Tired of stepping over needles and human waste, and navigating around half-conscious addicts and homeless encampments? You’re not alone. Most decent, hardworking people want clean sidewalks for getting to work and walking their kids to school.
But cities are legally barred from cleaning up homeless encampments. Advocates went to court and won rulings, guaranteeing homeless people almost unfettered freedom to set up tents and live in the rough, your health and safety be damned.
Here’s the good news. On Jan. 12, the United States Supreme Court announced that it will rule on a case challenging this new normal of squalor, disease and shouting schizophrenics invading our neighborhoods.
The town of Grants Pass, Oregon, about 250 miles south of Portland, Oregon, is challenging a 9th Circuit Court of Appeals ruling that goes back to 2018, shielding homeless people from any punishment for camping on public property. The Ninth Circuit, known for its left-wing jurisprudence, says penalties for sleeping on public property amount to “cruel and unusual punishment.”
That ruling has directly tied the hands of city politicians in Phoenix, San Francisco, Los Angeles, Portland, and other Western cities. It has also been cited by courts in the rest of the U.S. as a reason to tolerate homeless encampments. What the justices decide this spring will impact the entire U.S.
Advocates for homeless people say cities are unwilling to spend the money to take care of the indigent. Don’t fall for that. Across the nation, municipalities have been increasing shelter accommodations, but many homeless people flatly refuse to get off the streets.

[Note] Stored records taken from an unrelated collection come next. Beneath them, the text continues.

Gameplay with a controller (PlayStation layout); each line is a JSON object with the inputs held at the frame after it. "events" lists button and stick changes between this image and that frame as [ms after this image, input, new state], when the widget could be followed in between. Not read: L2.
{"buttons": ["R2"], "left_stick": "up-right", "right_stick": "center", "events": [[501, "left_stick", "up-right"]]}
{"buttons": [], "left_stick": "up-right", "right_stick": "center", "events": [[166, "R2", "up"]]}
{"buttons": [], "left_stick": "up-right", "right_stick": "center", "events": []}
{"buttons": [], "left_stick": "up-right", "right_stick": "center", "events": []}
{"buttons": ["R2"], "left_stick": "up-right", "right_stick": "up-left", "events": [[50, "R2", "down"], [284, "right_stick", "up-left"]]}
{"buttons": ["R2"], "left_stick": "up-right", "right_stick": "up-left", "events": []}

They choose to sleep in the “rough” rather than put up with the rules and conditions in public shelters. A Portland survey showed that between May 2022 and July 2023, 75 percent turned down offers for shelter accommodations. In 2023 in San Francisco, 54 percent turned down offers, according to city data.
Homeless people deserve compassion, but allowing them to stay on the street, where they freeze to death on a sidewalk or succumb to disease, is not compassionate. They are, on average, reducing their own lifespan by three decades or more.
Nationwide, the proportion of homeless people choosing the streets over public shelters is steadily increasing. The Grants Pass litigants tell the Court that “time is of the essence.”
“The consequences of inaction are dire … crime, fires, the reemergence of medieval diseases, environmental harm, and record levels of drug overdoses and deaths on public streets.”
Even California Gov. Gavin Newsom is warning the justices that homeless encampments “are dangerous” and pose “immediate threats to health and safety.” Newsom may have political reasons for changing his tune, but his brief to the Court talks of “significant risks for disease transmission” and “property damage, theft, and break-ins” near the encampments.
SCOTUS will rule no later than June. Expect the justices to overturn the Ninth Circuit’s loony decision and free municipalities to restore order and safety to their streets. But the Court can’t command them to do it. Ultimately, it will depend on local officials to act on behalf of the quiet, law-abiding majority.
New York City Mayor Eric Adams recently boasted that he’s not allowing New York to descend to the likes of Skid Row in Los Angeles. Holding up a photo of L.A. and pointing to the filth, he exclaimed, “There are no toilets!” and asked, “Is this what you want your children to see?”
Adams, to his credit, has acted aggressively to involuntarily commit the mentally ill and get them off the streets. But don’t count on other NYC officials to act so sanely.
In June, a Homeless Bill of Rights, written by the far-left New York City Council, became law. It explicitly acknowledges a right to sleep outdoors. It pits Adams against the bill’s sponsor, New York City Public Advocate Jumaane Williams, who has an eye on Adams’ job and would temporarily succeed to it if Adams steps down for any reason.
Williams says that calling for shutting down encampments is “stoking fear.” Voters take note.
New Yorkers and voters everywhere need to elect leaders who will end the squalor.